# New Dodge Truck 2500 Gas 2010



## Bartsnow 1 (Jan 2, 2010)

I am in the market for a new pick up and found a great deal on a new 2500 with 8,000 miles. I was wondering if the hemi has the power to plow or should i be looking for a 6.7 . I mostly plow Shopping Center and Car rentals at the airport. I have been plowing with my dodge dakota for the last two years and looking for a bigger truck.


----------



## Bartsnow 1 (Jan 2, 2010)

What plow would you recommed for the truck Western or Boss


----------



## NBI Lawn (Oct 15, 2007)

Actually the Hemi's will not push any snow especially in a 3/4ton chassis with a plow prep. The 6.7 can but it isnt worth it because you can only put a 7.5' straight blade on it. 

You are better off just keeping your Dakota.


----------



## 48archer (Feb 5, 2011)

- **SUPPLIED ENTRIES**:
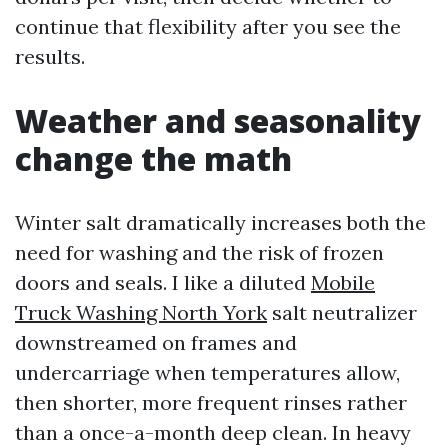
continue that flexibility after you see the
results.
Weather and seasonality
change the math
Winter salt dramatically increases both the
need for washing and the risk of frozen
doors and seals. I like a diluted
Mobile
Truck Washing North York
salt neutralizer
downstreamed on frames and
undercarriage when temperatures allow,
then shorter, more frequent rinses rather
than a once-a-month deep clean. In heavy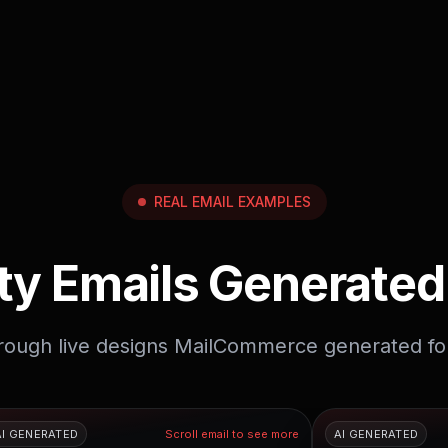
REAL EMAIL EXAMPLES
ty Emails Generated
hrough live designs MailCommerce generated fo
AI GENERATED
Scroll email to see more
AI GENERATED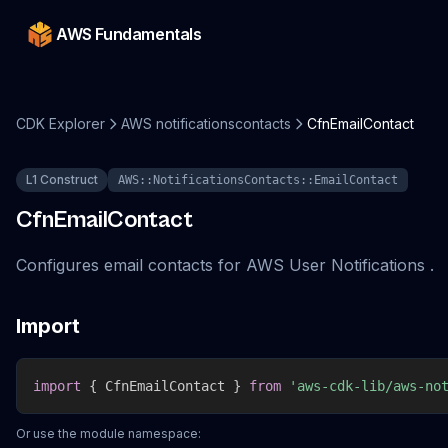
AWS Fundamentals
CDK Explorer
AWS notificationscontacts
CfnEmailContact
L1 Construct
AWS::NotificationsContacts::EmailContact
CfnEmailContact
Configures email contacts for AWS User Notifications .
Import
import
{
 CfnEmailContact 
}
from
'aws-cdk-lib/aws-no
Or use the module namespace: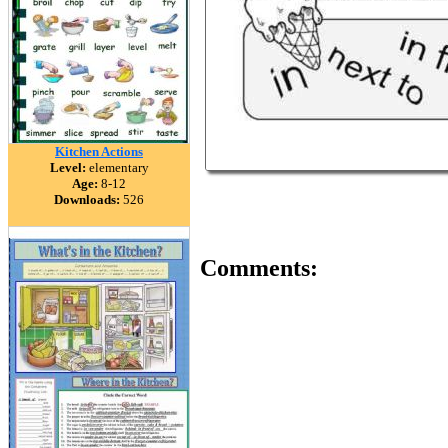
Kitchen Actions
Level:
elementary
Age:
8-12
Downloads:
526
Comments: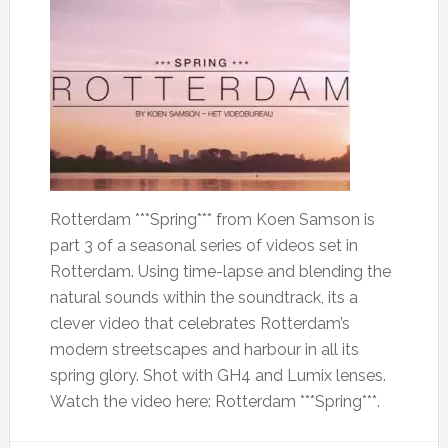
Rotterdam ***Spring*** from Koen Samson is
part 3 of a seasonal series of videos set in
Rotterdam. Using time-lapse and blending the
natural sounds within the soundtrack, its a
clever video that celebrates Rotterdam’s
modern streetscapes and harbour in all its
spring glory. Shot with GH4 and Lumix lenses.
Watch the video here: Rotterdam ***Spring***.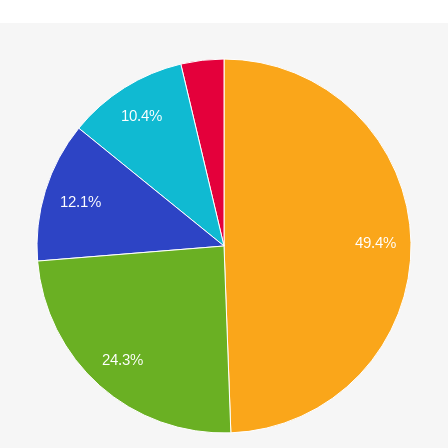
10.4%
12.1%
49.4%
24.3%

- **REQUIRED ACTIONS**:
- A) In the forum thread about plowing with a Dodge 2500, what blade does NBI Lawn say is the only kind you can put on the 6.7?
- B) Carry the forum thread about plowing with a Dodge 2500 forward from its last line.

- **RESULTS FOR EACH TASK**:
- A) A 7.5' straight blade.

- B)
Im not sure how good the Western plows but i can tell you my Boss plow has held up great. Im plowing with a 8'2" vee plow and mounted it on a 03 2500 with a 5.9 and it handled it with no problems. I have used the Boss for the last 6 years and it still looks great and other than cutting edges i have had no problems with it. I just traded my 03 on a new left over 2010 2500 reguler cab with the 6.7 and so far so good with the 2010.


----------



## plowguy43 (Jan 2, 2008)

Umm...the HEMI has no place in a truck. The Dakota will be fine, just put a bigger plow on it.


----------



## Bartsnow 1 (Jan 2, 2010)

If you were going to get a new truck and it being dodge what would you get?


----------



## V_Scapes (Jan 1, 2011)

Ive got a hemi in my 3500 and its got enough power to push alot of snow but I also have dual rear wheels. with the cummins youd have the advantage of more torque.


----------



## Bartsnow 1 (Jan 2, 2010)

plow guy you have a hemi i dont understand your comment sorry can you help me more?


----------



## plowguy43 (Jan 2, 2008)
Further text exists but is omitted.